Canine leptospirosis represents a diagnostic challenge to veterinarians, due to the variability in presenting clinical signs and interpretation of serology test results in dogs that have been vaccinated previously. None of the commercially available serological assays, including the microscopic agglutination test (MAT), have been verified to be capable of differentiating infected from vaccinated animals (DIVA). Recent work identified that half of primary practice attending dogs were up to date with their leptospirosis vaccination and would be expected to have circulating anti-leptospira antibodies (Taylor et al., 2022), indicating that this is a relevant issue for suspected leptospirosis cases in dogs in the UK. This study aimed to explore the utility of three leptospiral outer membrane proteins (OMPs: LipL32, LipL21 and LipL41) as potential DIVA targets in the luciferase immunoprecipitation system (LIPS) assay. N and C terminal nanoluciferase tagged recombinant proteins were generated for each OMP. Differences in reactivity between serum samples from MAT positive dogs (n = 29) and paired samples (n = 6 dogs) taken pre and 21 days post leptospirosis vaccination were assessed against these six constructs. Reactivity was greater towards the N terminal than the C terminal recombinant proteins for all three OMPs. None of the constructs appeared to demonstrate DIVA capability, although two (pNLF1-N-FLAG/LipL32 and pNLF1-N-FLAG/LipL21) were able to detect vaccine seroconversion. The findings of this work suggest that these particular OMP targets do not offer DIVA ability, however LipL32 and LipL21 may be suitable for use in immunoassays for vaccine trials or for detection of infections in humans, where there is no requirement for DIVA capability.
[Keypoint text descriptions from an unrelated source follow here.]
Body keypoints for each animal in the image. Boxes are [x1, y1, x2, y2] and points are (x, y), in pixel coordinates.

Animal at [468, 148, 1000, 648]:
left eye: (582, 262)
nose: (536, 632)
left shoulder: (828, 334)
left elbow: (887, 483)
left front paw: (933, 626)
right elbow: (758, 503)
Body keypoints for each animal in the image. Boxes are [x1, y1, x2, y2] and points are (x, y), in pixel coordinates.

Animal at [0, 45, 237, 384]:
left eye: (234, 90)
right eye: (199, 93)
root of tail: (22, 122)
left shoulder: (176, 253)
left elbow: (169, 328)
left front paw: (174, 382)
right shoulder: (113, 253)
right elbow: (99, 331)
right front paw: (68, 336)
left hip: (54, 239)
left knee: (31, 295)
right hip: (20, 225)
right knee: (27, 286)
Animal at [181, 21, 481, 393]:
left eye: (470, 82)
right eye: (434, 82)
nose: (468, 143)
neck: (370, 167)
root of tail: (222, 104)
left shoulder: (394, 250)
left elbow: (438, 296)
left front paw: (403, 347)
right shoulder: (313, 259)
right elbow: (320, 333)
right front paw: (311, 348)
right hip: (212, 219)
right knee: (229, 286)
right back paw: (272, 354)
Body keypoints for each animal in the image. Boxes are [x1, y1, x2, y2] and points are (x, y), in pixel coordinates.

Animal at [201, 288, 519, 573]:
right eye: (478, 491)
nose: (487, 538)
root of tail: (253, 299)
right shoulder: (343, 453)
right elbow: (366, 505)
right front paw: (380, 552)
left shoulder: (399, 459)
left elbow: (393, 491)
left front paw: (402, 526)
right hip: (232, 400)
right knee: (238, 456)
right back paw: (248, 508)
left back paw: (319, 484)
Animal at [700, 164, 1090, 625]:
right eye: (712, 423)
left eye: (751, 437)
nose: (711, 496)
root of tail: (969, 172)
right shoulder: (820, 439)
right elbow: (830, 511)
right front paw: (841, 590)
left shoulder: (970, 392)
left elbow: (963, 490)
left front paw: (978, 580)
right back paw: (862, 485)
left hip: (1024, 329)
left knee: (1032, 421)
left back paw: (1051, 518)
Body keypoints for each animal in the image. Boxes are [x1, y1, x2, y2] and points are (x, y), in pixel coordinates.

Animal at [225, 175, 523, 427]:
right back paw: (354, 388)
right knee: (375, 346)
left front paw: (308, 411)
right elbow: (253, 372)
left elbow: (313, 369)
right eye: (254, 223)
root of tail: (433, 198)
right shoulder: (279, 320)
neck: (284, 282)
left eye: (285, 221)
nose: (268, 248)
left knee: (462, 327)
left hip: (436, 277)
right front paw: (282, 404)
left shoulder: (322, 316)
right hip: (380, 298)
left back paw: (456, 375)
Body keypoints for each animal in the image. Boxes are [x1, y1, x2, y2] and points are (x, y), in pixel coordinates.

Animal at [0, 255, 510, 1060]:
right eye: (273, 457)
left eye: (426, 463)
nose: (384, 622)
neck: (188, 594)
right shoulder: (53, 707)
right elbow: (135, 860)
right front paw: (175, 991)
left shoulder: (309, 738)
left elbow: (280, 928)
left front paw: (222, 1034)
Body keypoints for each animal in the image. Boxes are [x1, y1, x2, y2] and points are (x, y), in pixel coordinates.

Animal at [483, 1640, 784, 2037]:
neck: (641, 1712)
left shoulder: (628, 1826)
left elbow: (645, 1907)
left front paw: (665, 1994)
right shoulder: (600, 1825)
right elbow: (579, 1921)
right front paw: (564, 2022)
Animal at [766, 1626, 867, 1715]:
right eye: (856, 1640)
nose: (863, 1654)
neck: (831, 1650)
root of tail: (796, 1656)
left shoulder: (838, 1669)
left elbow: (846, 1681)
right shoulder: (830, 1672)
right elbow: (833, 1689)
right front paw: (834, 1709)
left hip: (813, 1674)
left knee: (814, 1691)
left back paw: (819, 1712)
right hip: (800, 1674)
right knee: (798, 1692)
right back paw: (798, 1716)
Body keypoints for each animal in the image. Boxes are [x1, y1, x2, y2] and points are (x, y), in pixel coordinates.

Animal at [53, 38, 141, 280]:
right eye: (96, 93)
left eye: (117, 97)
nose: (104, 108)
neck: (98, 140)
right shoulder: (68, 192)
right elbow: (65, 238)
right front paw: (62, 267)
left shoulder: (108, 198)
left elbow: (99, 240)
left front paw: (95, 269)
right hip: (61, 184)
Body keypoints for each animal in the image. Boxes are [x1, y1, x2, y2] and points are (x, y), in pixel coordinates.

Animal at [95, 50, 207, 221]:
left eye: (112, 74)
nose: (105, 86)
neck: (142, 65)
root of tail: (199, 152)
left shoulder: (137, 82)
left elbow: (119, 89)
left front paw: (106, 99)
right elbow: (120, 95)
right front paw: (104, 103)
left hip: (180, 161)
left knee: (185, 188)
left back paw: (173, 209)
由于先前接种过疫苗的犬的临床症状和血清学检测结果的解释存在差异，犬钩端螺旋体病对兽医来说是一个诊断挑战。包括显微凝集试验 (MAT) 在内的市售血清学检测均未被证实能够区分感染动物和接种疫苗的动物 (DIVA)。最近的研究发现，一半的初级诊所主诊犬已接种了最新的钩端螺旋体病疫苗，并且预计将具有循环抗钩端螺旋体抗体（Taylor 等人，2022），这表明这对于疑似钩端螺旋体病病例来说是一个相关问题。在英国养狗。本研究旨在探讨三种钩端螺旋体外膜蛋白（OMP：LipL32、LipL21 和 LipL41）作为荧光素酶免疫沉淀系统 (LIPS) 测定中潜在 DIVA 靶标的效用。为每个 OMP 生成 N 和 C 末端纳米荧光素酶标记的重组蛋白。针对这六种构建体，评估了钩端螺旋体病疫苗接种前和接种后 21 天采集的 MAT 阳性狗 (n = 29) 和配对样本 (n = 6 只狗) 的血清样本之间反应性的差异。对于所有三种 OMP，N 端重组蛋白的反应性均高于 C 端重组蛋白。尽管两个构建体（pNLF1-N-FLAG/LipL32 和 pNLF1-N-FLAG/LipL21）能够检测疫苗血清转化，但似乎没有一个构建体表现出 DIVA 能力。这项工作的结果表明，这些特定的 OMP 靶点不提供 DIVA 能力，但是 LipL32 和 LipL21 可能适合用于疫苗试验或人类感染检测的免疫测定，而无需 DIVA 能力。